• Exercise input
--- --- ---
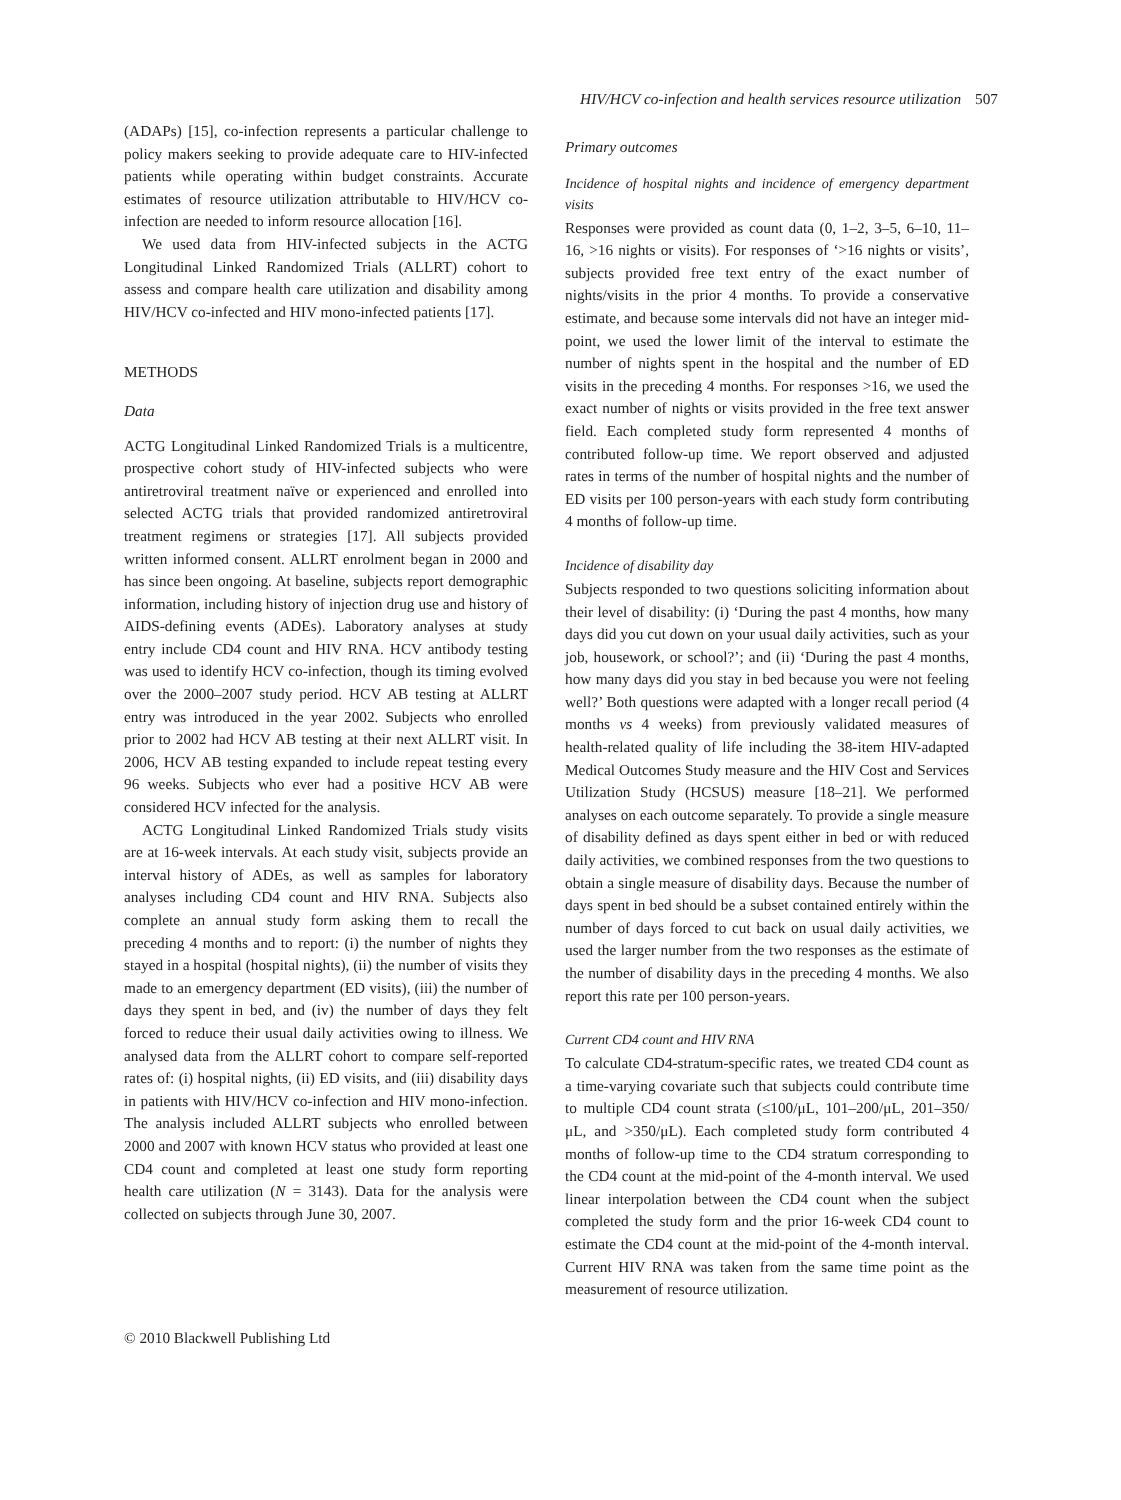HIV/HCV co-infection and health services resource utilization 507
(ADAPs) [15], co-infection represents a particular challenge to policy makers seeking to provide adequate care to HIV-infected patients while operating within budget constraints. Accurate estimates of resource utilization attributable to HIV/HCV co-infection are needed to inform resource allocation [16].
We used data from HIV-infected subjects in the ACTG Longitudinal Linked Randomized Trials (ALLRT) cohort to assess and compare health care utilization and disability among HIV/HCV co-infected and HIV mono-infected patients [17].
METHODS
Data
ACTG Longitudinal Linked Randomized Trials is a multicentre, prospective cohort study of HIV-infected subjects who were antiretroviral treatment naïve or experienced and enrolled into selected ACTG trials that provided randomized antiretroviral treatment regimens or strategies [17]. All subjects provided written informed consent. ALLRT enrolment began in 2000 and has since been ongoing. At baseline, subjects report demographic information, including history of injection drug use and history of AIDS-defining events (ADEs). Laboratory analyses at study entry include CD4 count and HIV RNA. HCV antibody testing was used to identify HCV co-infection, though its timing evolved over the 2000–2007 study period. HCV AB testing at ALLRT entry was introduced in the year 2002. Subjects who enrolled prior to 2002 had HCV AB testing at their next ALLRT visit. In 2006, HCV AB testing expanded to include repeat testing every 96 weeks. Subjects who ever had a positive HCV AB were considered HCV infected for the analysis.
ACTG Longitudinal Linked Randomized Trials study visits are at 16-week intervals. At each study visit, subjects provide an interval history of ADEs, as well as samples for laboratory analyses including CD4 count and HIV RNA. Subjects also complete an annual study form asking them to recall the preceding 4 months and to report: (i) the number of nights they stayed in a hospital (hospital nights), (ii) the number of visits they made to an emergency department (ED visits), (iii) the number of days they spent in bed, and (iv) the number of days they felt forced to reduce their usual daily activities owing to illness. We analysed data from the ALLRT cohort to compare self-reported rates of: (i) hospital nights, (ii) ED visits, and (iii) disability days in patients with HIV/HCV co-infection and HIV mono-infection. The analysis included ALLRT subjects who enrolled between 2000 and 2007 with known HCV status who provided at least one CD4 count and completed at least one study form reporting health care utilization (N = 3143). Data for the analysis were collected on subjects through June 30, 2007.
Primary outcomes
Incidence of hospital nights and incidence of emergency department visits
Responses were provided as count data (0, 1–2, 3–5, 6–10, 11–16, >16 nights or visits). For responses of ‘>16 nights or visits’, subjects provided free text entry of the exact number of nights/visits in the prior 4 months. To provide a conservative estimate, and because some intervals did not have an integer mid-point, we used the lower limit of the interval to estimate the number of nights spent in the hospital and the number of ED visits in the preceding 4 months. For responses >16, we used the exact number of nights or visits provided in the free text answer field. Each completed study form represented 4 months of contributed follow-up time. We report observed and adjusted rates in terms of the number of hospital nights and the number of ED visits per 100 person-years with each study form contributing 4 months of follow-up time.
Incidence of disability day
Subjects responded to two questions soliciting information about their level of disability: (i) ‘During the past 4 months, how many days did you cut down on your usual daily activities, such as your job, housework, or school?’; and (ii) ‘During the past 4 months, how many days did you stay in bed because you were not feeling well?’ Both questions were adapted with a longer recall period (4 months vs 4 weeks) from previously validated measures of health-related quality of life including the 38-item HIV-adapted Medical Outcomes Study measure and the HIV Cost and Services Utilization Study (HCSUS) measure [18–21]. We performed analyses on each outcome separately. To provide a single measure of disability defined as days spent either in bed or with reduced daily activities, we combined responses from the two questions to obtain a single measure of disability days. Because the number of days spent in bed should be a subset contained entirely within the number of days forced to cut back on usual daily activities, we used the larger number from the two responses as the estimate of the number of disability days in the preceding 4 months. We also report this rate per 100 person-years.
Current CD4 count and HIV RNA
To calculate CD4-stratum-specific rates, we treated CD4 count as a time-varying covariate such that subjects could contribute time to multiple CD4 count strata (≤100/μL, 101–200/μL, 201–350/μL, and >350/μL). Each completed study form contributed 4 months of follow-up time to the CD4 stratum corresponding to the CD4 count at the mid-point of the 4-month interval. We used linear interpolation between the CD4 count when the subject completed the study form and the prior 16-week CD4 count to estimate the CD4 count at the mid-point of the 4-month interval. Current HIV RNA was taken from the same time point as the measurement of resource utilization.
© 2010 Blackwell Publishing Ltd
--- --- ---
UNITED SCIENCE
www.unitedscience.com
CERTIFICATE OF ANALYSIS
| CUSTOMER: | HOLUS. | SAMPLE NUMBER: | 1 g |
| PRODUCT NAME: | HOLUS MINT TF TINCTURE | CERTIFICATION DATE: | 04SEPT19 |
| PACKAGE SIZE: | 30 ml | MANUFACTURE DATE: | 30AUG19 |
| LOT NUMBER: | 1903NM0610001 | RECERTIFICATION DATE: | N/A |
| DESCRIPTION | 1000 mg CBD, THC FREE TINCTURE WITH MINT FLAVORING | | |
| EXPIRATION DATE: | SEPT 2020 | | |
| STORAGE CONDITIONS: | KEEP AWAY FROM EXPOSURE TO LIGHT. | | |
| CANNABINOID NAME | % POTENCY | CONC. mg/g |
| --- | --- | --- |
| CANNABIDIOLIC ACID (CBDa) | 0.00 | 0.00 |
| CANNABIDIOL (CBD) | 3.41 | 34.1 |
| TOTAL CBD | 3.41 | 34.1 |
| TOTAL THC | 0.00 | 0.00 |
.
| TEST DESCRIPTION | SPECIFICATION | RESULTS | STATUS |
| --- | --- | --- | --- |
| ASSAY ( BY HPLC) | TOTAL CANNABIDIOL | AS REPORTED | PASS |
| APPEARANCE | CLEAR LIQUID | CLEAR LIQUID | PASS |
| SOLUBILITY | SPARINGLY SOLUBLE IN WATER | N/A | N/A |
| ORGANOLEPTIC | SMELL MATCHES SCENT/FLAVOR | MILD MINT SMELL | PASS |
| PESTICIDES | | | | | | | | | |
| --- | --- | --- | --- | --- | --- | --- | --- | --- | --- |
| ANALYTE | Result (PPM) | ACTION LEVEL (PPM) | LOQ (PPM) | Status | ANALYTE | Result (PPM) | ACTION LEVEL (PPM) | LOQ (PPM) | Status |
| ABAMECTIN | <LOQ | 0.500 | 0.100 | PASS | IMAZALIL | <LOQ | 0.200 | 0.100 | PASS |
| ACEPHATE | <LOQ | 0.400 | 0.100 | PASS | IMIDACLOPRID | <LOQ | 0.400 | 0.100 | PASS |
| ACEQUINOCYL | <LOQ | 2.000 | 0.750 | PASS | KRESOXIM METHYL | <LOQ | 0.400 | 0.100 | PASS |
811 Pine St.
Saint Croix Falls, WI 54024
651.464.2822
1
--- --- ---
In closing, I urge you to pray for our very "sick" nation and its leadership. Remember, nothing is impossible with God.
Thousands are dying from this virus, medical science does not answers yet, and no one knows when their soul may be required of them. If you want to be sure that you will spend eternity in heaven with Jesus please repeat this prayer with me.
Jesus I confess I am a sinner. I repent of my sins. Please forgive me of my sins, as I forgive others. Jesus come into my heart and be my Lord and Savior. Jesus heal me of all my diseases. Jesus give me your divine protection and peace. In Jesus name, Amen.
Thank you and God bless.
--- --- ---
• Goal of the exercise
Across the listing above, count the lines that contain the string "TINCTURE" and report the figure alone.

• Solution below
2